There is no more invigorating place for an old sportswriter than the press box in a big-league ballpark.

You are there to cover a game played with pace and style, and with enough moments of minimal background noise to engage in conversation with colleagues.

It is a place where all generations of reporters come together to share yarns and laughs, and to aim insults at one another and at bumbling athletes.

There is no need to be serious -- as so many in this business seem to be when in an NFL press box -- since what you're covering here is one of 162.

There's always tomorrow in baseball, so let's yuk it up, hope for a 2 1/2-hour game, grab a couple of quotes and get those last 20 inches of copy sent to the editors posthaste.

I felt a bit of melancholy last week when the Twins were in this version of Yankee Stadium for the final time and I was stuck back here in Minnesota.

This regret was particularly strong on Wednesday when Twins second baseman Alexi Casilla neglected to take proper note of the outs, leading to two Yankees runs that broke up a scoreless game.

To not have been there as the Twins were besmirched from all corners of that historic press box for a final time ... I'm sure the nostalgia of the occasion would've caused tears to well.

There was no better evidence that stepping into a big-league press box can turn a reporter into what he used to be -- enthusiastic, irreverent, quick on the keyboard -- than Jerome Holtzman, the great Chicago baseball man and hunt-and-peck writer who died last weekend at 82.

He was called universally "The Dean" in baseball circles, and it wasn't until reading the obits that I discovered the nickname was given to him by Billy Williams, the Chicago Cubs' Hall of Fame outfielder.

The nickname was in place by the time I started covering the Twins and first met Holtzman in 1974. That was also the year that Jerome's book, "No Cheering in the Press Box," was published in hardcover.

This was more than a summation of the interviews with 18 great sportswriters who were mostly from the generation preceding Holtzman.
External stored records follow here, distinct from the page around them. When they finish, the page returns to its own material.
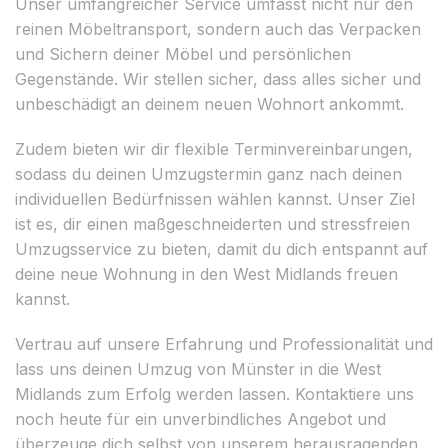
Unser umfangreicher Service umfasst nicht nur den
reinen Möbeltransport, sondern auch das Verpacken
und Sichern deiner Möbel und persönlichen
Gegenstände. Wir stellen sicher, dass alles sicher und
unbeschädigt an deinem neuen Wohnort ankommt.
Zudem bieten wir dir flexible Terminvereinbarungen,
sodass du deinen Umzugstermin ganz nach deinen
individuellen Bedürfnissen wählen kannst. Unser Ziel
ist es, dir einen maßgeschneiderten und stressfreien
Umzugsservice zu bieten, damit du dich entspannt auf
deine neue Wohnung in den West Midlands freuen
kannst.
Vertrau auf unsere Erfahrung und Professionalität und
lass uns deinen Umzug von Münster in die West
Midlands zum Erfolg werden lassen. Kontaktiere uns
noch heute für ein unverbindliches Angebot und
überzeuge dich selbst von unserem herausragenden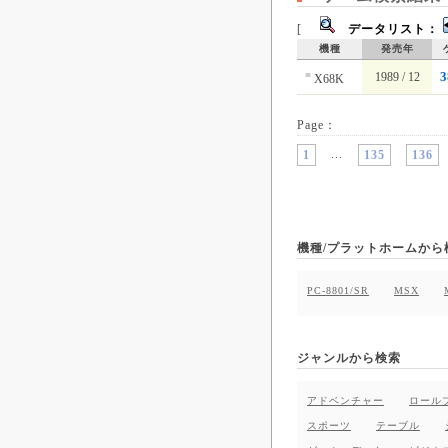
[
データリスト：
機種
発売年
ゲ
■
1989 / 12
X68K
Page：
...
1
135
136
機種/プラットホームから
PC-8801/SR
MSX
ジャンルから検索
アドベンチャー
ロール
スポーツ
テーブル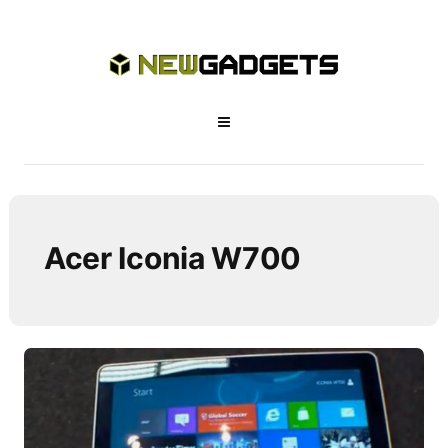
Acer Iconia W700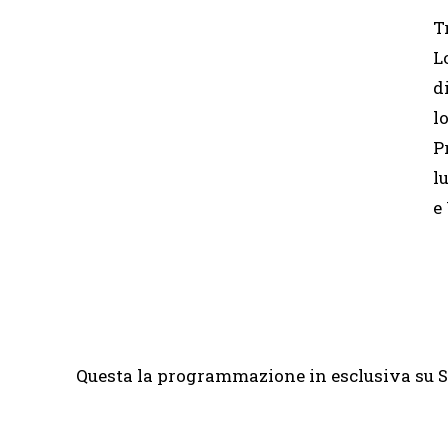
T
L
d
l
P
l
e
Questa la programmazione in esclusiva su S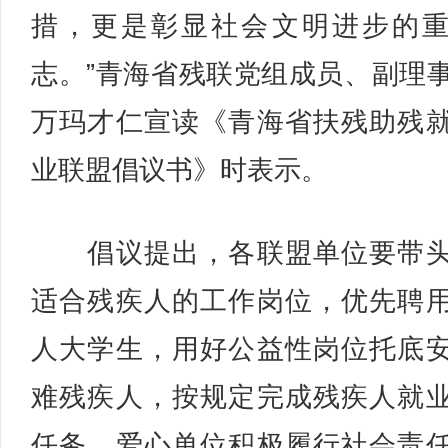
措，更是彰显社会文明进步的
志。”青海省残联党组成员、副理
万玛才仁宣读《青海省扶残助残
业联盟倡议书》时表示。
倡议提出，各联盟单位要带头
适合残疾人的工作岗位，优先聘
人大学生，用好公益性岗位托底
难残疾人，按规定完成残疾人就
任务。爱心单位积极履行社会责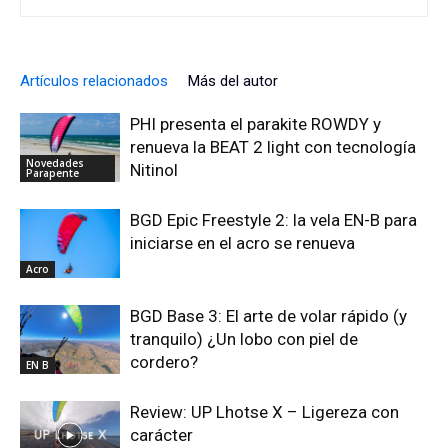
Artículos relacionados
Más del autor
PHI presenta el parakite ROWDY y
renueva la BEAT 2 light con tecnología
Novedades
Nitinol
Parapente
BGD Epic Freestyle 2: la vela EN-B para
iniciarse en el acro se renueva
Acro
BGD Base 3: El arte de volar rápido (y
tranquilo) ¿Un lobo con piel de
cordero?
EN B
Review: UP Lhotse X – Ligereza con
carácter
This was a primer on how to do this job.

Take the opening of the first chapter -- Jerome's interview with Dan Daniel, a New York baseball writer for six decades:

"I was one of the fastest writers who ever covered baseball. If it didn't go fast, it was no good. I quit. It had to be fast ... There were times when I got tired of writing, but I enjoyed the fun of baseball and everything about it, until that damn night ball came in. That ruined the whole business."

Some of what Daniel had to say obviously was not applicable to a sportswriter of the '70s. But the "fast and fun" part -- that was and remains today the essence of baseball writing.
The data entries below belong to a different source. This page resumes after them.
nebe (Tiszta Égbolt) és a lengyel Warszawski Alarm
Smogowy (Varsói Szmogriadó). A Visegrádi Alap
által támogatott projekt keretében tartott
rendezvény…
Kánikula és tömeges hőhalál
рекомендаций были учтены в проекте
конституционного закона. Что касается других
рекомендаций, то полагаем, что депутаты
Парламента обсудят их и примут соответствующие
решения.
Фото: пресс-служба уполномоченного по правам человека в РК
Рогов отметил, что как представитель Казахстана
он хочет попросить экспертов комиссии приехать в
Holtzman's game stories on the Cubs or the White Sox didn't exactly cause goose bumps on a reader's arms. He embraced clichés as the next generation tried mightily to avoid them.

Dave van Dyck, a colleague and competitor with Holtzman in Chicago, wrote in his obit about The Dean: "... When editors would complain they were clichés, he replied, 'Yeah, but they are my clichés.'"

He was a magnificent reporter. When baseball's labor strife started in the '70s, Holtzman was wired in with Marvin Miller, the head of the players association, as was no other reporter in the country.

More than anything, The Dean was Example A that being in a baseball press box could make anyone young for a few hours. He would shuffle in with cigar ashes clinging to his white shirt and suspenders, with a loose tie and a loose suit, and below those bushy eyebrows would appear a mischievous twinkle.

The Dean could agitate with the best of them. And he also did this: He hummed as he hacked away on his ancient Teleram computer.

After he had been covering baseball for four decades, he was close to 70 and The Dean still hummed as he worked. That tells you all that's needed to know about life in a big-league press box.